TO-DO ITEM → Go through the data below and retype all of it exactly.

ENTRIES PROVIDED: Begin

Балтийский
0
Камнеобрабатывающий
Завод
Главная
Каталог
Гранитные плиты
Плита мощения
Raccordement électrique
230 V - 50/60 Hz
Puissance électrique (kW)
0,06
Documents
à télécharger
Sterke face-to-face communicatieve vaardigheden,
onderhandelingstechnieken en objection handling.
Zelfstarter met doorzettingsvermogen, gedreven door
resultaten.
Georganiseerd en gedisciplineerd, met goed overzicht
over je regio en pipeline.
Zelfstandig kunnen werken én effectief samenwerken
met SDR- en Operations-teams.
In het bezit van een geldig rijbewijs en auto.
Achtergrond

ENTRIES PROVIDED: End

RESPONSE BOX →
Балтийский
0
Камнеобрабатывающий
Завод
Главная
Каталог
Гранитные плиты
Плита мощения
Raccordement électrique
230 V - 50/60 Hz
Puissance électrique (kW)
0,06
Documents
à télécharger
Sterke face-to-face communicatieve vaardigheden,
onderhandelingstechnieken en objection handling.
Zelfstarter met doorzettingsvermogen, gedreven door
resultaten.
Georganiseerd en gedisciplineerd, met goed overzicht
over je regio en pipeline.
Zelfstandig kunnen werken én effectief samenwerken
met SDR- en Operations-teams.
In het bezit van een geldig rijbewijs en auto.
Achtergrond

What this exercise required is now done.